Significant progress was primarily driven by improvement in South America and southern Asia.

In South America, hunger rates fell from 4.2 percent in 2023 to 3.8 percent in 2024, largely due to better crop yields and government-supported social programmes such as school meals. In southern Asia, hunger fell to 11 percent from 12.2 percent, largely due to improved access to healthy diets.

Despite progress in some regions, hunger continues to be a prevailing issue in other areas.

UN Secretary-General António Guterres stated that “Conflict continues to drive hunger from Gaza to Sudan and beyond,” warning that “hunger further feeds future instability and undermines peace.”

Agencies, including the World Health Organisation (WHO), have raised alarms over malnutrition in Gaza since Israel imposed a full blockade on March 2nd, triggering a humanitarian crisis.
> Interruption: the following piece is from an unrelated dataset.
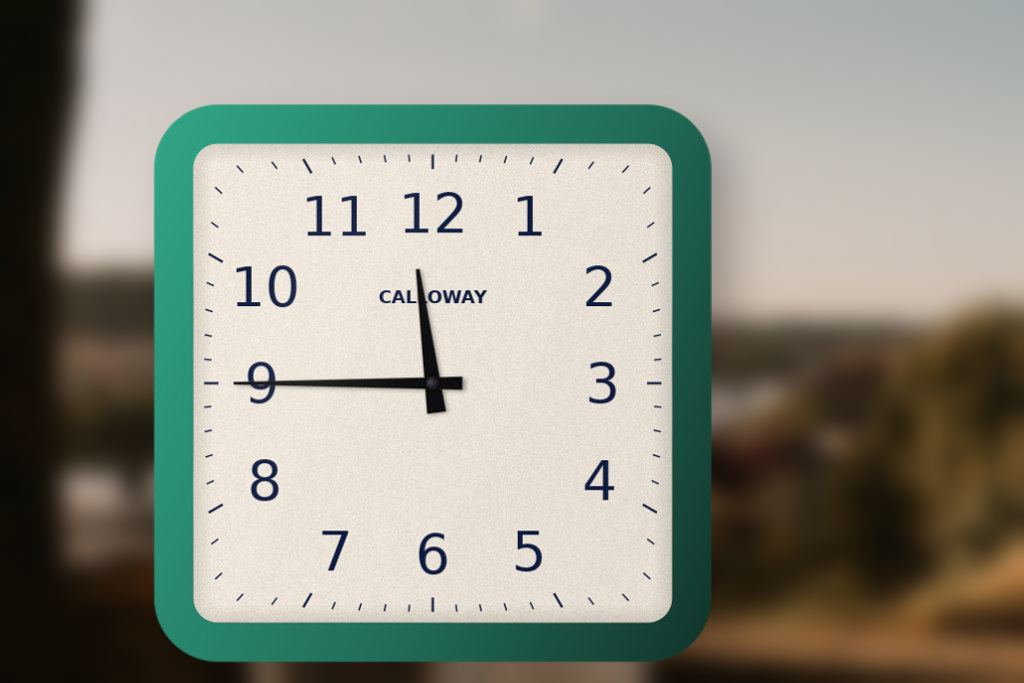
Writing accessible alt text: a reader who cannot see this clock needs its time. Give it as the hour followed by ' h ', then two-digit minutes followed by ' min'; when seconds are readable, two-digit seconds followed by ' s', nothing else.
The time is 11 h 45 min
Although some restrictions were eased in May, aid access remains severely limited, raising concerns of widespread starvation.
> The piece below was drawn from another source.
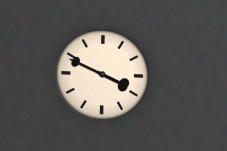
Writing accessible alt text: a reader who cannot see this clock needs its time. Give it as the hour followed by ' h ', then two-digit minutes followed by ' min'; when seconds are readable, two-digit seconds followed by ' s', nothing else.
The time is 3 h 49 min
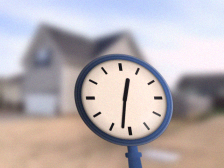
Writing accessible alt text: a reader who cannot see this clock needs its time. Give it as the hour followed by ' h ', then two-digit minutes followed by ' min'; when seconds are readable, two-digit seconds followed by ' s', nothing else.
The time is 12 h 32 min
Conditions worsened in Africa, where more than 307 million people—more than one in five—were chronically undernourished. In a recent report, an estimated 4.6 million people in Somalia are facing food insecurity, with aid fund dwindling.

The continent’s food systems are under pressure from rapid population growth, violent conflict, weather extremes, and rising prices. The number of people in Africa unable to afford a nutritious diet grew from 864 million in 2019 to over one billion in 2024.

Looking ahead, the UN warns that by 2030, 512 million people may be chronically undernourished globally, nearly 60 percent of them in Africa.

“We must urgently reverse this trajectory,” said Food and Agriculture Organization (FAO) chief economist Maximo Torero.

The report also identified “persistent inequalities” disproportionately affecting women and rural populations. While global food supplies remain adequate, nutritious food is often “not available, not accessible or, more often, not affordable.”

Meanwhile, global adult obesity rose to nearly 16 percent in 2022, up from 12 percent in 2012.